Converging on the Innovation Hub
15 March 2004
Gauteng province's hi-tech industrial promotion agency Blue IQ has started construction on a state-of-the-art Innovation Hub, a unique R258-million complex where high-tech industry, academia and entrepreneurs will be able to meet and work together.
As the first "science park" in Southern Africa, taking its benchmark from the best such developments in the world, the creativity-driven centre will house a variety of technology-related businesses across a range of disciplines, including electronics, information and communication technology, bio-science, and advance manufacturing sectors such as defence spin-off and automotive manufacturing.
The Hub aims to function as a catalyst for improving South African technology and productivity, and to promote black economic empowerment by acting as an incubator for innovative black start-up companies.
The world-class complex will be located on a 31-hectare tract of land between the Council for
Scientific and Industrial Research (CSIR) and the University of Pretoria, two of the country's leading research institutions. The first phase of the Hub was officially launched two years ago and has been temporarily housed at the CSIR.
The first phase of construction, comprising an Innovation Centre and multi-tenant Enterprise Centre, is expected to be complete towards the end of 2004. Companies which locate to the Hub will be able to build their own freehold buildings on the site.
Sappi first in line
The Hub's first anchor tenant, paper giant Sappi, announced last year that it had decided in principle to build its new Technology Centre and Training Academy at the Innovation Hub.
Sappi, which has research and development facilities in both the United States and Europe, plans to build a facility at the Hub for researching the group's fibre production processes - and ultimately to house Sappi's core research and development activities,
including fibre processing, biotechnology and environmental impact research.
The facility will also be home to the Sappi Paper Academy, which will provide both technical training for Sappi's operations personnel as well as industry-related distance learning.

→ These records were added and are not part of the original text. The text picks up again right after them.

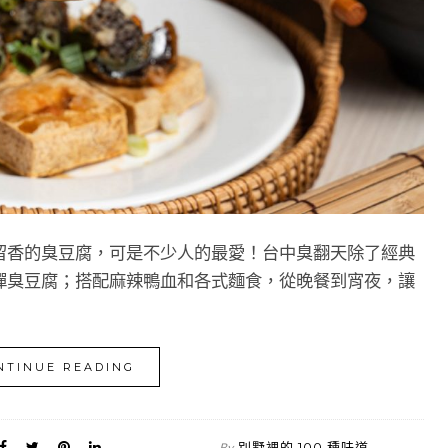
留香的臭豆腐，可是不少人的最愛！台中臭翻天除了經典
彈臭豆腐；搭配麻辣鴨血和各式麵食，從晚餐到宵夜，讓
NTINUE READING
別墅裡的 100 種味道
By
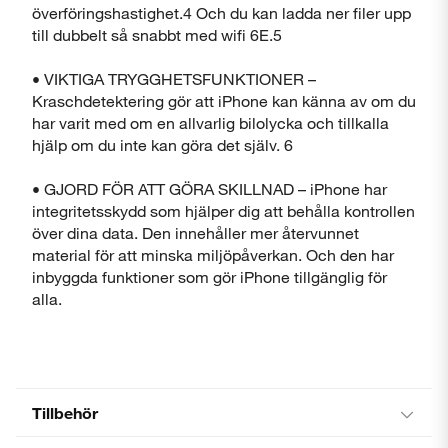
överföringshastighet.4 Och du kan ladda ner filer upp
till dubbelt så snabbt med wifi 6E.5
• VIKTIGA TRYGGHETSFUNKTIONER –
Kraschdetektering gör att iPhone kan känna av om du
har varit med om en allvarlig bilolycka och tillkalla
hjälp om du inte kan göra det själv. 6
• GJORD FÖR ATT GÖRA SKILLNAD – iPhone har
integritetsskydd som hjälper dig att behålla kontrollen
över dina data. Den innehåller mer återvunnet
material för att minska miljöpåverkan. Och den har
inbyggda funktioner som gör iPhone tillgänglig för
alla.
Tillbehör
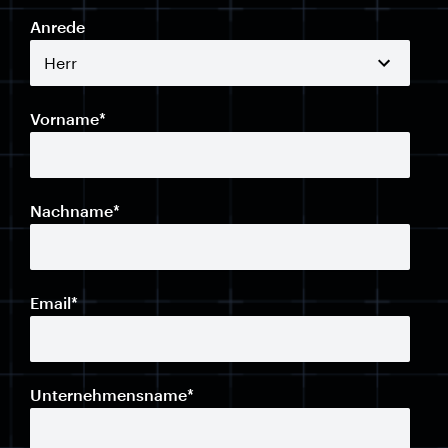
Anrede
Vorname
*
Nachname
*
Email
*
Unternehmensname
*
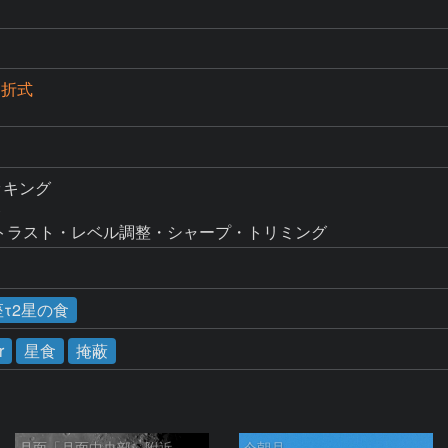
屈折式
タッキング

Sappi's Bertus van der Merwe said the multinational company believed the Innovation Hub would "enable all of the institutions and businesses involved to leverage off the skills of the others and, in so doing, to create a whole that is greater than the sum of the parts".
Techological convergence
According to the Hub's CEO, Dr Neville Comins, the centre is being built around the concept of convergence. Comins told Engineering News that the Hub would not be merely an information techonology (IT) centre.
"This is the era of technological convergence, and we don't want to limit the vision of the Hub or its partner companies",
Comins said. "Across the world, we're seeing cross-disciplinary interaction between people and companies, and we want to promote that here as well.
"We're looking for companies to establish research and development centres, and particularly companies doing product and process development", Comins told Engineering News. "These kinds of investments will maximise the interaction between the Hub and the neighbouring institutions", Comins said, referring to the CSIR and the University of Pretoria.
The Hub will also offer value-added support for hi-tech ventures - one example of this being free legal advice on protecting intellectual property from South African law firm Adams & Adams, with whom the Hub has formed a partnership.
As of March 2004, the Innovation Hub website listed 12 companies as clients at the Hub: two in the "pre-incubation" stage, five in incubation, and five as associate companies.